Problem statement ::
Format the material below as a numbered list of its lines, skipping blank lines. Leave the pictures out of your answer.

Dataset items ::
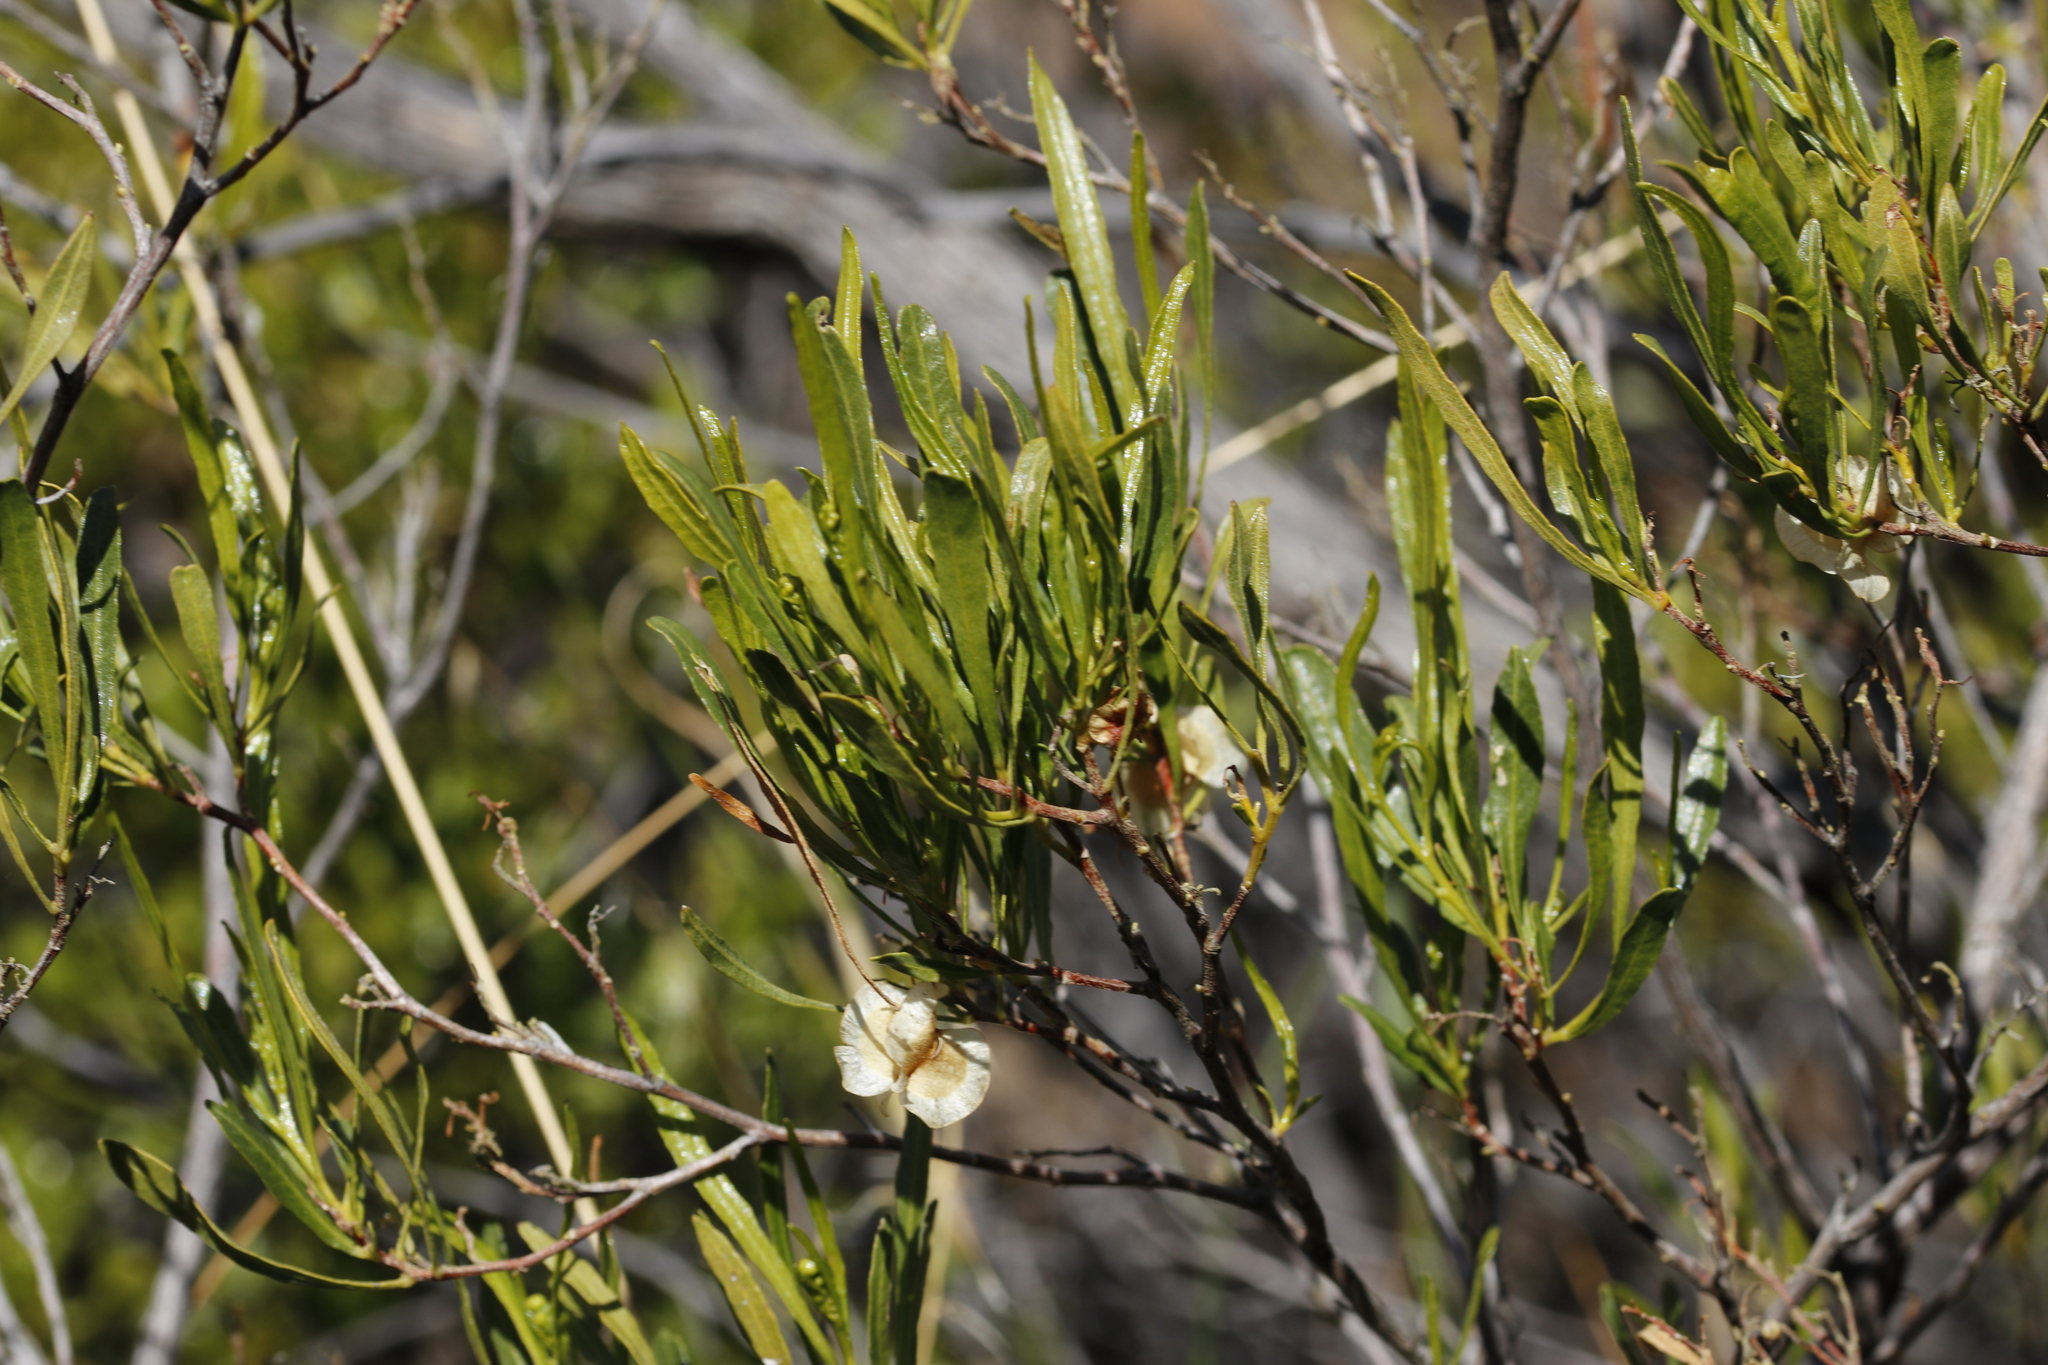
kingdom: Plantae
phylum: Tracheophyta
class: Magnoliopsida
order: Sapindales
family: Sapindaceae
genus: Dodonaea
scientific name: Dodonaea viscosa
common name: Hopbush
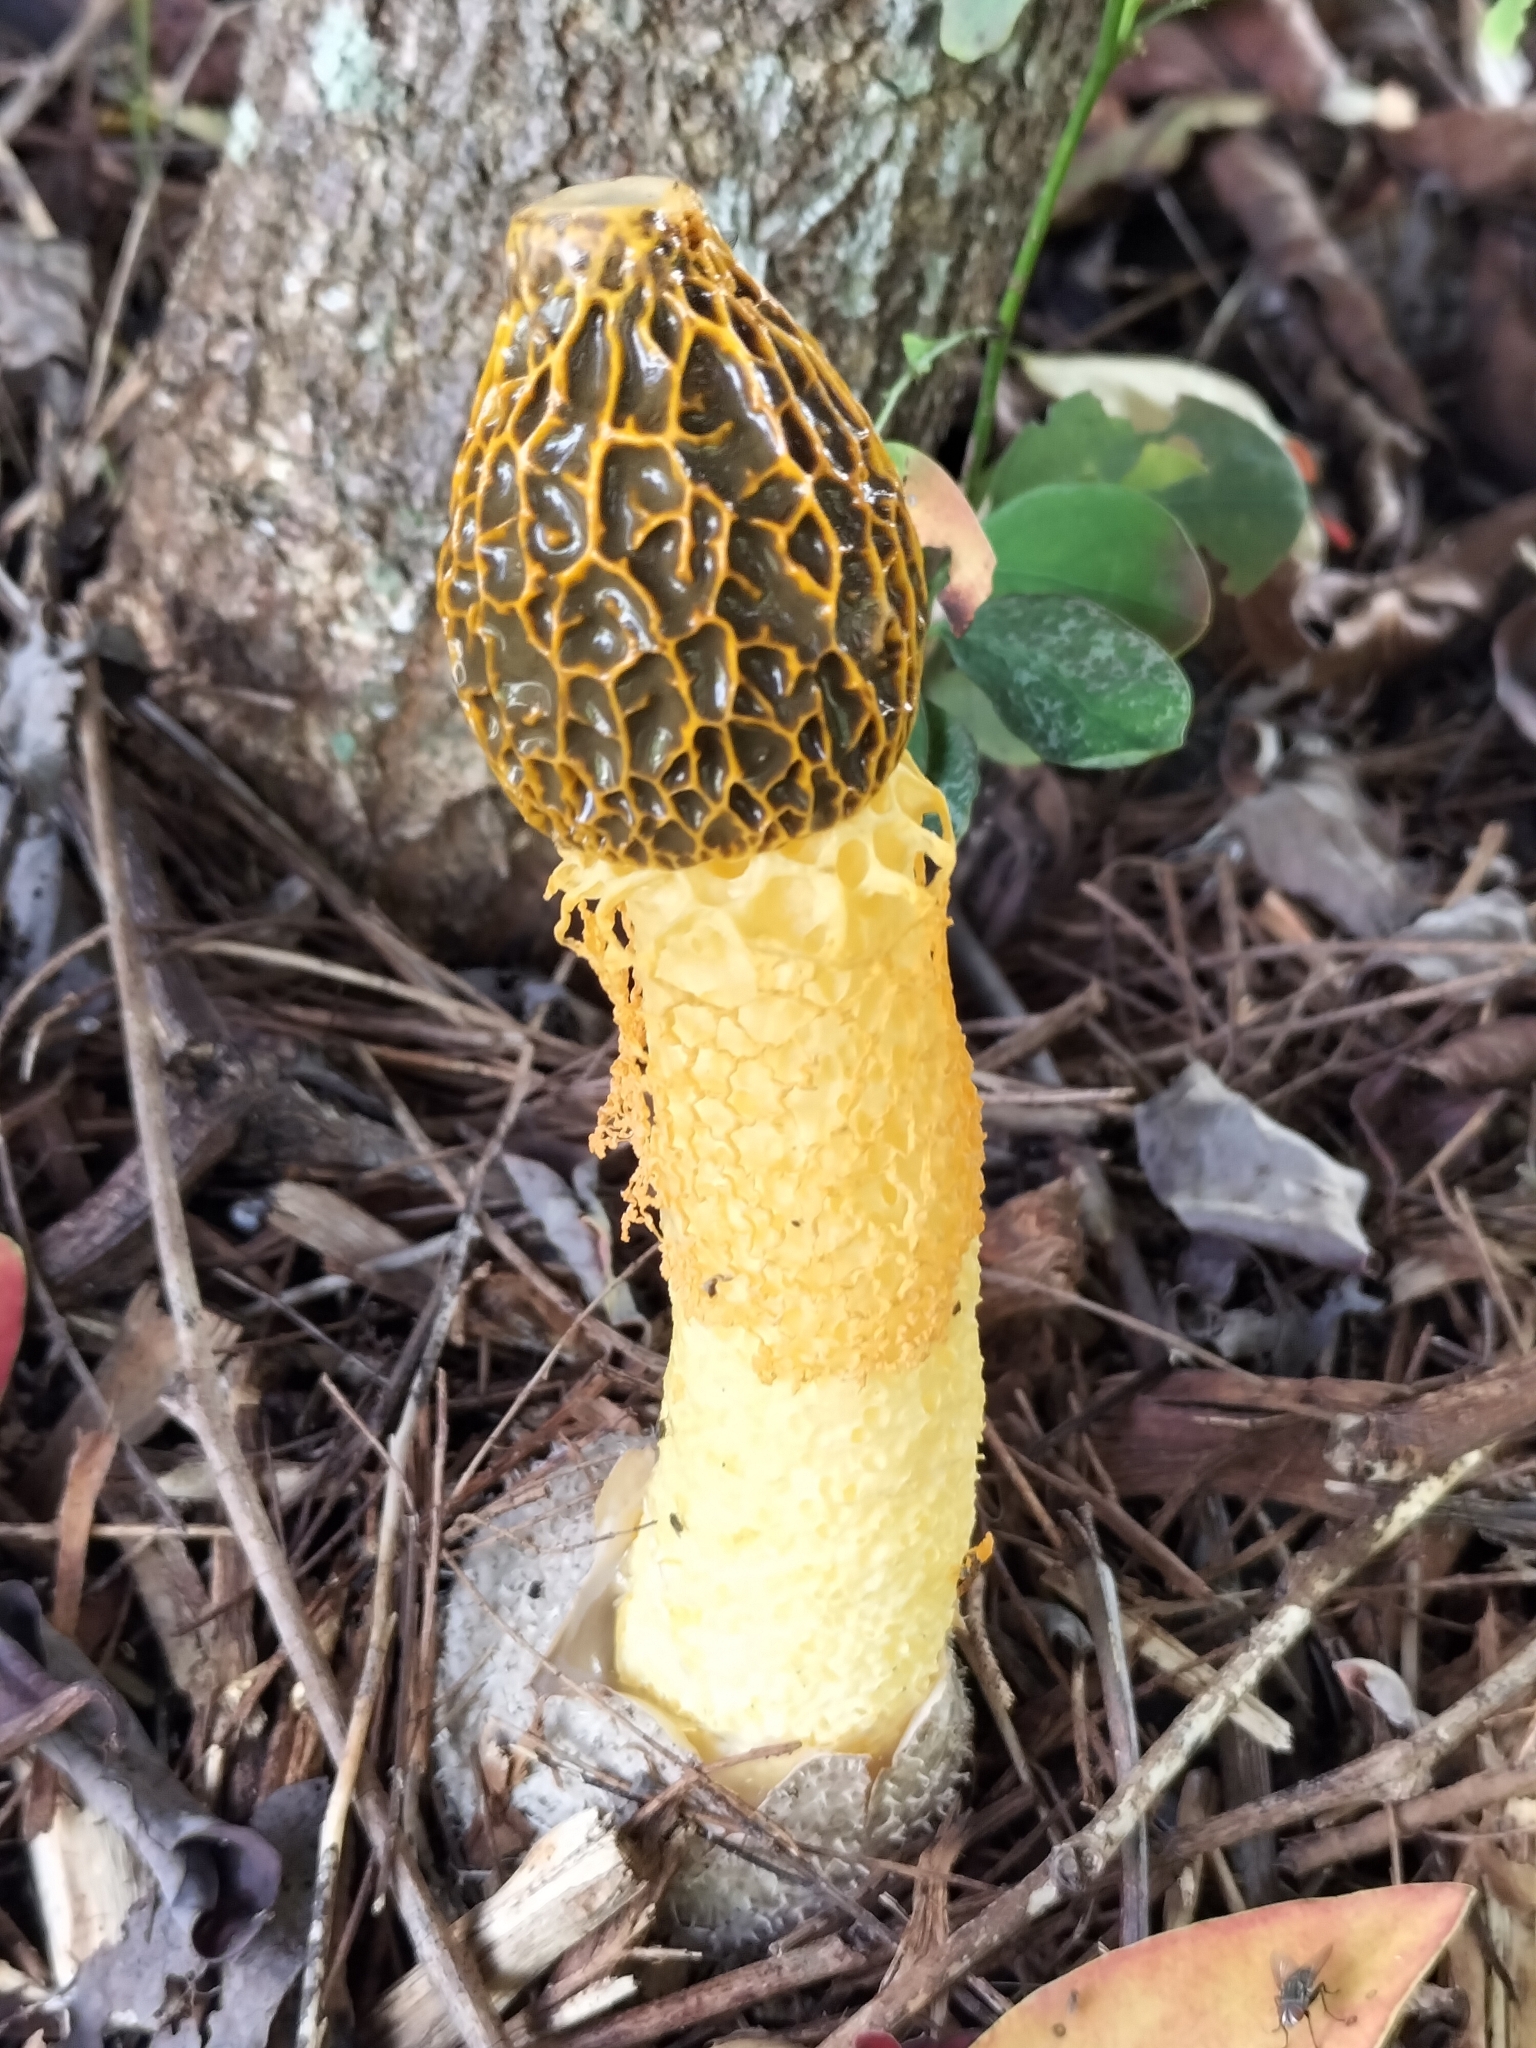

Output below ::
1. kingdom: Plantae
2. phylum: Tracheophyta
3. class: Magnoliopsida
4. order: Sapindales
5. family: Sapindaceae
6. genus: Dodonaea
7. scientific name: Dodonaea viscosa
8. common name: Hopbush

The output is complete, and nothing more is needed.